Отметая все не согласные с вейсманистским учением попытки объяснить эволюцию общественных насекомых, тот же ленинградский профессор объявил «совершенно чудовищным по своей нелепости предположение о передаче рабочим особям наследственных свойств и признаков через… пищу!».
Однако стоящие на позициях мичуринского направления биологи вместе с академиком Т.Д.Лысенко считают: в какой степени строится сызнова тело организма, в такой же степени развиваются и все его свойства, в том числе и наследственность. Особенности наследственности, как свойства живого, создаются под влиянием того же, из чего создаётся и само тело организма.
Вспомним теперь, что нам известно об особенностях семейного обмена веществ у муравьёв. В процессе многократной передачи от особи к особи корм, заготовленный и снесённый в гнездо муравьями-фуражирами, в конце концов, после многократных превращений образует в теле муравьёв-кормилиц выделения желез, то есть питание для яиц и личинок, для червящих самок. В теле самок корм преобразуется, превращается в яйца, из которых развиваются все члены семьи.
Кормя самок, кладущих яйца, а также облизывая яйца, воспитывая личинок всех форм, рабочие особи воздействуют, таким образом, и непосредственно на самок и на новые генерации крылатых и рабочих. Таким-то образом счастливые индивидуальные уклонения, результаты упражнения и развития отдельных особей, не умирают бесследно вместе с каждым отдельным субъектом и не пропадают для качества породы, а, наоборот, сохраняются, сосредоточиваются, накопляются, воспроизводятся.
Теперь известно, каким путём рабочие особи, отличающиеся ловкостью, силой или догадливостью и имеющие в этом отношении преимущество перед другими, даже прожив не 100 лет и не являясь гениями первой величины (мы повторяем здесь выражения Писарева), всё же оказывают влияние на породу. Следующее поколение родится действительно не от этих деятельных и даровитых субъектов, а от обыкновенных праздных самцов и самок. Но ведь все муравьи (и рабочие, и самцы, и самки) следующих поколений выращиваются, выкармливаются и выпаиваются рабочими особями. Благодаря им разобщённые между собой, непосредственно друг от друга не происходящие отдельные поколения перестают быть разобщёнными, и, таким образом, открывается возможность незаметного накопления передаваемых по наследству мелких скрытых изменений, подготовляющих и качественные изменения породы.

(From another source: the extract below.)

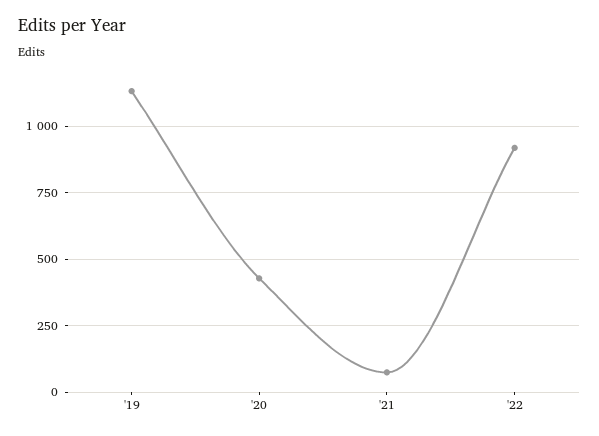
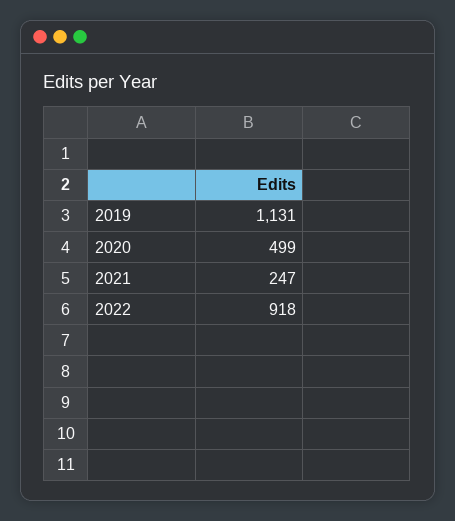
'20: 425 -> 499
'21: 75 -> 247

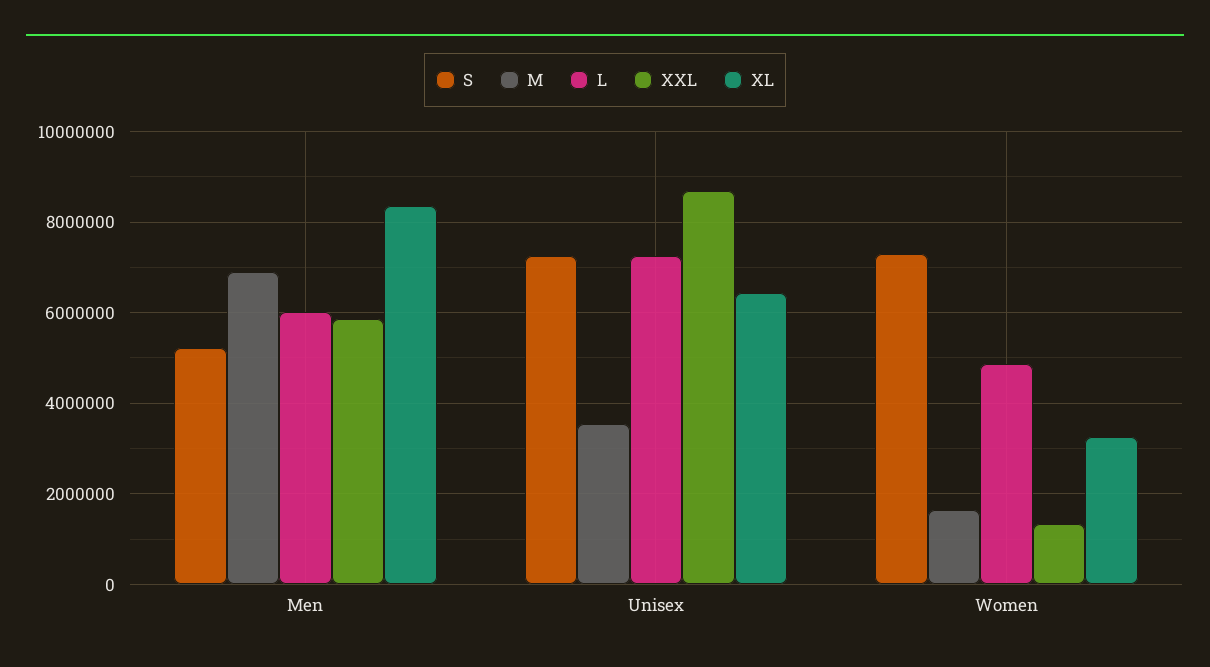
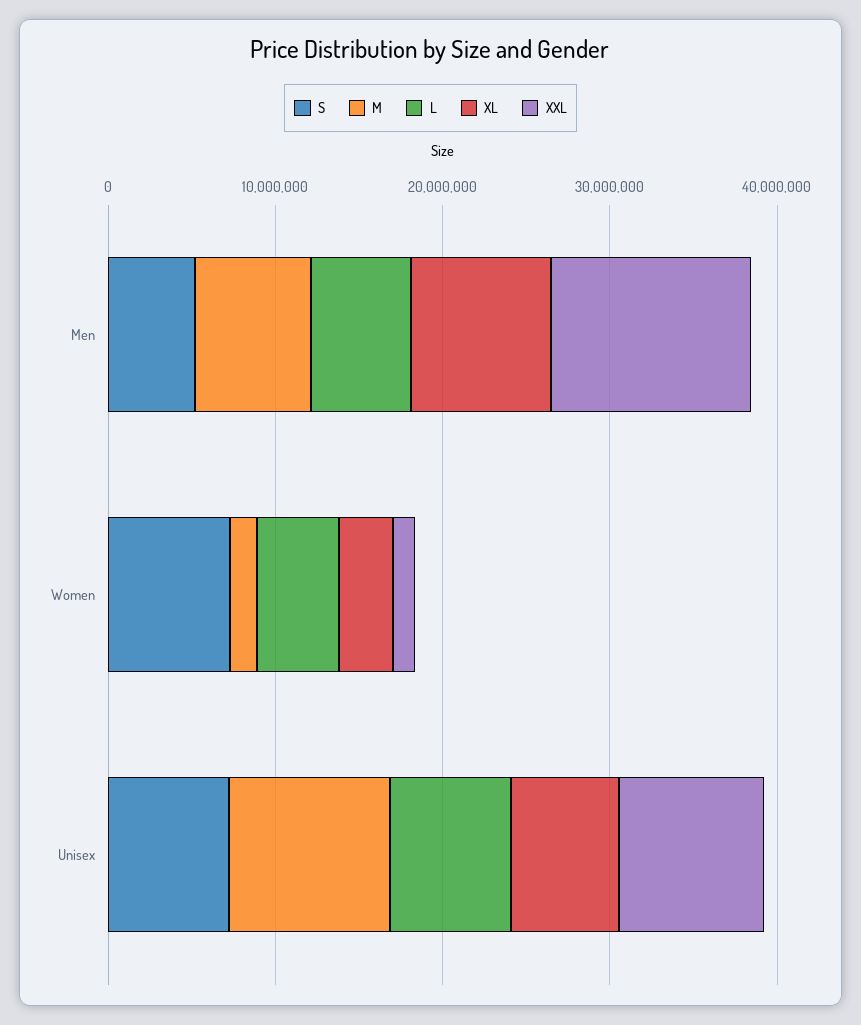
XXL, Men: 5800000 -> 12000000
M, Unisex: 3600000 -> 10000000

Давно уже нельзя сетовать, как некогда Н.А.Холодковский, что против концепций неодарвинизма не выставлено ни одного факта, который бы вполне выдержал критику. А теперь новая теория, приложенная и к биологии общественных насекомых, вновь показала, что слова, которые когда-то А.Вейсман бросил в лицо своим оппонентам, могут быть с полным основанием обращены именно в адрес неодарвинизма-вейсманизма:
«Эта теория имеет величайший недостаток, какой только может иметь теория: она не объясняет фактов! Не объясняет не только в том смысле, что она в данную минуту не может уяснить то или иное второстепенное явление: нет, она прямо оставляет без всякого объяснения подавляющую массу фактов».